* Recorded information
====

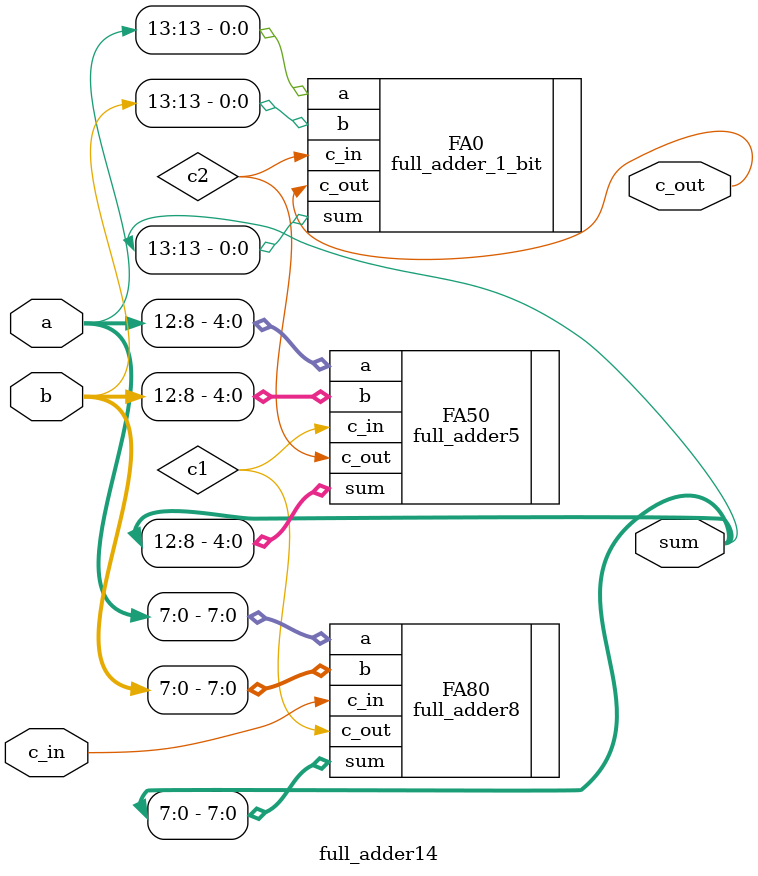
<source format=sv>
module full_adder14 ( input logic [13:0] a, b, output logic [13:0] sum, input logic c_in, output logic c_out );
// simple full adder 14 bits /!\ requiere full_adder8 et full_adder_1bit et full_adder5 
wire c1, c2;

full_adder8 FA80 		(.a(a[7:0]) , .b(b[7:0]),  .c_in(c_in),  .c_out(c1), .sum(sum[7:0]));
full_adder5 FA50 		(.a(a[12:8]), .b(b[12:8]), .c_in(c1),    .c_out(c2), .sum(sum[12:8]));
full_adder_1_bit FA0 (.a(a[13])  , .b(b[13]),   .c_in(c2), .sum(sum[13]),   .c_out(c_out));

endmodule

</source>
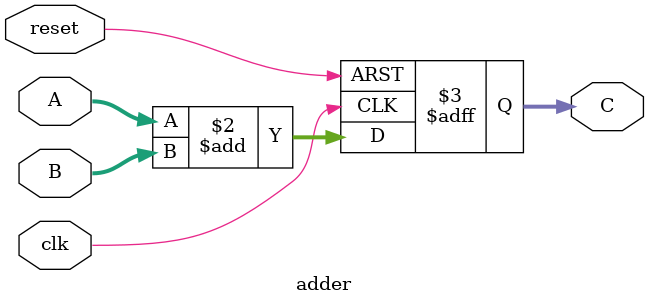
<source format=v>
module adder(
    input clk,reset,
    input signed [3:0] A,B,
    output reg signed [4:0] C
    );

    always @(posedge clk or posedge reset) begin
        if (reset)
            C <= 5'b0;
        else 
            C <= A + B;
    end
endmodule
</source>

====

* Problem description
Set down all of the material above exactly as written, leaving the pictures out.

* Response to this exercise
<source format=sv>
module full_adder14 ( input logic [13:0] a, b, output logic [13:0] sum, input logic c_in, output logic c_out );
// simple full adder 14 bits /!\ requiere full_adder8 et full_adder_1bit et full_adder5 
wire c1, c2;

full_adder8 FA80 		(.a(a[7:0]) , .b(b[7:0]),  .c_in(c_in),  .c_out(c1), .sum(sum[7:0]));
full_adder5 FA50 		(.a(a[12:8]), .b(b[12:8]), .c_in(c1),    .c_out(c2), .sum(sum[12:8]));
full_adder_1_bit FA0 (.a(a[13])  , .b(b[13]),   .c_in(c2), .sum(sum[13]),   .c_out(c_out));

endmodule

</source>
<source format=v>
module adder(
    input clk,reset,
    input signed [3:0] A,B,
    output reg signed [4:0] C
    );

    always @(posedge clk or posedge reset) begin
        if (reset)
            C <= 5'b0;
        else 
            C <= A + B;
    end
endmodule
</source>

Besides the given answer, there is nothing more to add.